Currently, close attention is paid to studies aimed at searching for redox-sensitive targets for the regulation of tumor cell death. Tumor growth is characterized by impaired cell proliferation, differentiation, and apoptosis against the background of oxidative stress. Hypoxia contributes to the formation of mitochondrial dysfunction and acts as an additional factor that exacerbates oxidative stress in the tumor cell. Reactive oxygen species are general damaging factors, however, they can act as modulators of processes such as reception, intracellular signaling, proliferation, apoptosis, while taking part in the functioning of the cell redox system and contributing to the oxidative modification of macromolecules. One of the possible reasons for the activation of the production of reactive oxygen species is the low content of O2 in the cell, the final electron acceptor to ensure the functioning of the enzymes of the mitochondrial respiratory chain. The glutathione system makes a significant contribution to maintaining the balance between prooxidants and antioxidants in the cell. The role of this system is justified by the reduction potential of glutathione, which, acting as an acceptor of hydroxyl ions and singlet oxygen, significantly reduces the cytotoxic and damaging effects of reactive oxygen species. At the same time, it serves as a coenzyme for glutathione-dependent enzymes, which play a leading role not only in providing antioxidant processes, but also in maintaining the thiol disulfide balance.

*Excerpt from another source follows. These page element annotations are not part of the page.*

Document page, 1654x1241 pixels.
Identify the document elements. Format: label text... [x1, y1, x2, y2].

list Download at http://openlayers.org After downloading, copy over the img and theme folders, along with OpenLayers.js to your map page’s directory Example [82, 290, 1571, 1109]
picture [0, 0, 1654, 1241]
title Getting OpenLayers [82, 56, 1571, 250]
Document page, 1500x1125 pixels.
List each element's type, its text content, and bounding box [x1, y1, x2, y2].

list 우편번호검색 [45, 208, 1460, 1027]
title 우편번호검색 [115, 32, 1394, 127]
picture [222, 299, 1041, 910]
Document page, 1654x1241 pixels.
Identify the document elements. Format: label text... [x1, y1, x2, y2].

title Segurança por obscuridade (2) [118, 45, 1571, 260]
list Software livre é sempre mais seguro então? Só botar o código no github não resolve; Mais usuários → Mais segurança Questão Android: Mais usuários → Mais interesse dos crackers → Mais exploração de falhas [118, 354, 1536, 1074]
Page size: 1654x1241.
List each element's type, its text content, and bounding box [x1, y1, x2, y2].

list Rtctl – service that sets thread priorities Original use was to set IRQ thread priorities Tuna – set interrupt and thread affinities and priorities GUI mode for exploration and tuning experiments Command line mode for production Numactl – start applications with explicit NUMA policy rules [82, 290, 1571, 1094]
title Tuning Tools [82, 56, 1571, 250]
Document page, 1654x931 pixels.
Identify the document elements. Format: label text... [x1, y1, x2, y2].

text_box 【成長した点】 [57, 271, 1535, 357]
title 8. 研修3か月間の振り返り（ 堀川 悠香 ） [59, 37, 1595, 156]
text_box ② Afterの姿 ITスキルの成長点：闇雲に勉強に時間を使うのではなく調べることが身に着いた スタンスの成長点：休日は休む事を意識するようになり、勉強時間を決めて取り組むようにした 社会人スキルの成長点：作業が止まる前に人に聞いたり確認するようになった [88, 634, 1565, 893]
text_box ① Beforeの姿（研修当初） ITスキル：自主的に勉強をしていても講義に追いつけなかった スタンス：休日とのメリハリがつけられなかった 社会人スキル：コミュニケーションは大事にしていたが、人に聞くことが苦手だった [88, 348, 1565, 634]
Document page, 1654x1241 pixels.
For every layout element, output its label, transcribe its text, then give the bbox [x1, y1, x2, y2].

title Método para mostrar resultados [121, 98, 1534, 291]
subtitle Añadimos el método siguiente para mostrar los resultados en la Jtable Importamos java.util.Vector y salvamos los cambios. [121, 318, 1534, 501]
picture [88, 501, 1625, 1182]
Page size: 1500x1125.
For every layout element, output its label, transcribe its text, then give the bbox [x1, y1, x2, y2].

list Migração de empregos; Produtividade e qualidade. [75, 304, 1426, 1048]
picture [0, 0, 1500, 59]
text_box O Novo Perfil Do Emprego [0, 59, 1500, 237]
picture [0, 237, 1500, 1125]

Hypoxia, which acts as a factor in the activation of free radical oxidation against the background of proliferation and apoptosis dysregulation, contributes to the formation of resistance of tumor cells to chemotherapeutic effects. In light of this, the importance of studying the redox-dependent mechanisms involved in the regulation and implementation of tumor cell death under insufficient oxygen supply becomes obvious, which is necessary for the development of personalized antitumor therapy. The article presents a review of modern literature, including the results of our own research, on the role of the thiol disulfide system and oxidatively modified proteins in the redox regulation of proliferation and apoptotic death of tumor cells, including under hypoxic conditions.